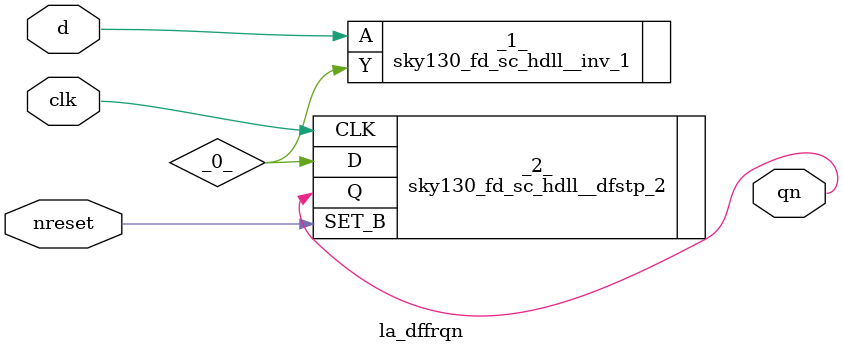
<source format=v>

/* Generated by Yosys 0.37 (git sha1 a5c7f69ed, clang 14.0.0-1ubuntu1.1 -fPIC -Os) */

module la_dffrqn(d, clk, nreset, qn);
  wire _0_;
  input clk;
  wire clk;
  input d;
  wire d;
  input nreset;
  wire nreset;
  output qn;
  wire qn;
  sky130_fd_sc_hdll__inv_1 _1_ (
    .A(d),
    .Y(_0_)
  );
  sky130_fd_sc_hdll__dfstp_2 _2_ (
    .CLK(clk),
    .D(_0_),
    .Q(qn),
    .SET_B(nreset)
  );
endmodule

</source>
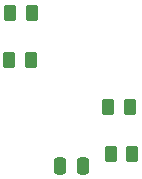
<source format=gbr>
%TF.GenerationSoftware,KiCad,Pcbnew,8.0.1*%
%TF.CreationDate,2024-06-21T13:32:41-03:00*%
%TF.ProjectId,bycicle-speedometer-v2,62796369-636c-4652-9d73-706565646f6d,rev?*%
%TF.SameCoordinates,Original*%
%TF.FileFunction,Paste,Bot*%
%TF.FilePolarity,Positive*%
%FSLAX46Y46*%
G04 Gerber Fmt 4.6, Leading zero omitted, Abs format (unit mm)*
G04 Created by KiCad (PCBNEW 8.0.1) date 2024-06-21 13:32:41*
%MOMM*%
%LPD*%
G01*
G04 APERTURE LIST*
G04 Aperture macros list*
%AMRoundRect*
0 Rectangle with rounded corners*
0 $1 Rounding radius*
0 $2 $3 $4 $5 $6 $7 $8 $9 X,Y pos of 4 corners*
0 Add a 4 corners polygon primitive as box body*
4,1,4,$2,$3,$4,$5,$6,$7,$8,$9,$2,$3,0*
0 Add four circle primitives for the rounded corners*
1,1,$1+$1,$2,$3*
1,1,$1+$1,$4,$5*
1,1,$1+$1,$6,$7*
1,1,$1+$1,$8,$9*
0 Add four rect primitives between the rounded corners*
20,1,$1+$1,$2,$3,$4,$5,0*
20,1,$1+$1,$4,$5,$6,$7,0*
20,1,$1+$1,$6,$7,$8,$9,0*
20,1,$1+$1,$8,$9,$2,$3,0*%
G04 Aperture macros list end*
%ADD10RoundRect,0.250000X-0.250000X-0.475000X0.250000X-0.475000X0.250000X0.475000X-0.250000X0.475000X0*%
%ADD11RoundRect,0.250000X-0.262500X-0.450000X0.262500X-0.450000X0.262500X0.450000X-0.262500X0.450000X0*%
%ADD12RoundRect,0.250000X0.262500X0.450000X-0.262500X0.450000X-0.262500X-0.450000X0.262500X-0.450000X0*%
G04 APERTURE END LIST*
D10*
%TO.C,C1*%
X184000000Y-82000000D03*
X185900000Y-82000000D03*
%TD*%
D11*
%TO.C,R3*%
X188081500Y-77000000D03*
X189906500Y-77000000D03*
%TD*%
D12*
%TO.C,R1*%
X181525000Y-73000000D03*
X179700000Y-73000000D03*
%TD*%
%TO.C,R5*%
X190112500Y-81000000D03*
X188287500Y-81000000D03*
%TD*%
%TO.C,R2*%
X181612500Y-69000000D03*
X179787500Y-69000000D03*
%TD*%
M02*

</source>
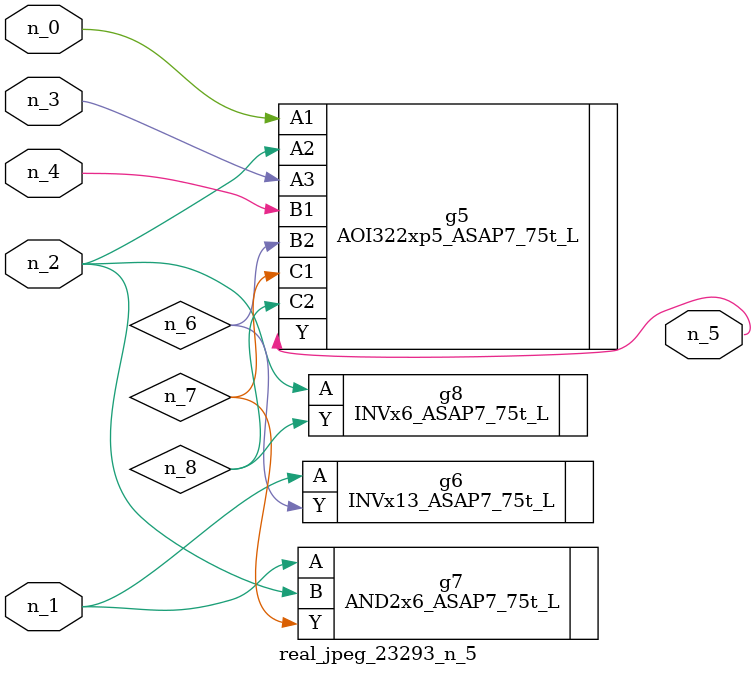
<source format=v>
module real_jpeg_23293_n_5 (n_4, n_0, n_1, n_2, n_3, n_5);

input n_4;
input n_0;
input n_1;
input n_2;
input n_3;

output n_5;

wire n_8;
wire n_6;
wire n_7;

AOI322xp5_ASAP7_75t_L g5 ( 
.A1(n_0),
.A2(n_2),
.A3(n_3),
.B1(n_4),
.B2(n_6),
.C1(n_7),
.C2(n_8),
.Y(n_5)
);

INVx13_ASAP7_75t_L g6 ( 
.A(n_1),
.Y(n_6)
);

AND2x6_ASAP7_75t_L g7 ( 
.A(n_1),
.B(n_2),
.Y(n_7)
);

INVx6_ASAP7_75t_L g8 ( 
.A(n_2),
.Y(n_8)
);


endmodule
</source>
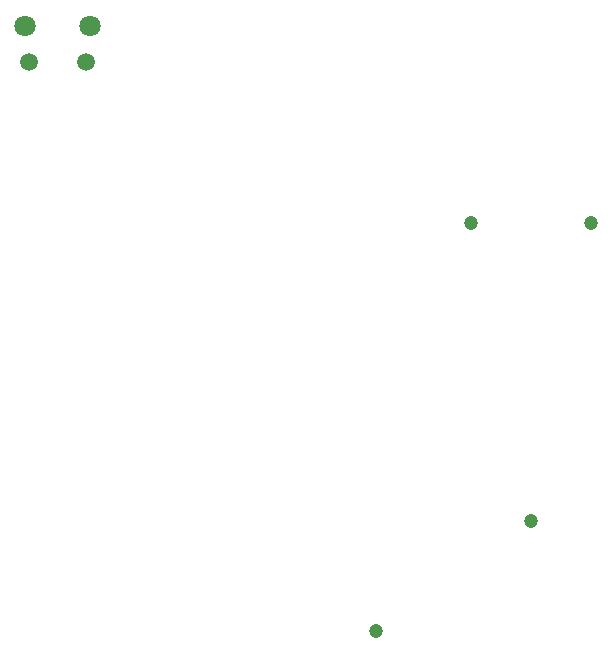
<source format=gbr>
%TF.GenerationSoftware,KiCad,Pcbnew,7.0.8*%
%TF.CreationDate,2025-06-12T15:39:50+08:00*%
%TF.ProjectId,PCB,5043422e-6b69-4636-9164-5f7063625858,rev?*%
%TF.SameCoordinates,Original*%
%TF.FileFunction,NonPlated,1,2,NPTH,Drill*%
%TF.FilePolarity,Positive*%
%FSLAX46Y46*%
G04 Gerber Fmt 4.6, Leading zero omitted, Abs format (unit mm)*
G04 Created by KiCad (PCBNEW 7.0.8) date 2025-06-12 15:39:50*
%MOMM*%
%LPD*%
G01*
G04 APERTURE LIST*
%TA.AperFunction,ComponentDrill*%
%ADD10C,1.200000*%
%TD*%
%TA.AperFunction,ComponentDrill*%
%ADD11C,1.500000*%
%TD*%
%TA.AperFunction,ComponentDrill*%
%ADD12C,1.800000*%
%TD*%
G04 APERTURE END LIST*
D10*
%TO.C,J4*%
X179400000Y-94520000D03*
%TO.C,J2*%
X187420000Y-59940000D03*
%TO.C,J3*%
X192500000Y-85220000D03*
%TO.C,J5*%
X197580000Y-59940000D03*
D11*
%TO.C,U1*%
X149975000Y-46340000D03*
X154825000Y-46340000D03*
D12*
X149675000Y-43310000D03*
X155125000Y-43310000D03*
M02*

</source>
_ _ _ _ _
> [WHAT YOU NEED TO DO] Wherever a line of the listing above contains the string "primitives", copy that line.

> [TASK RESULT]
0 Add four circle primitives for the rounded corners*
0 Add four rect primitives between the rounded corners*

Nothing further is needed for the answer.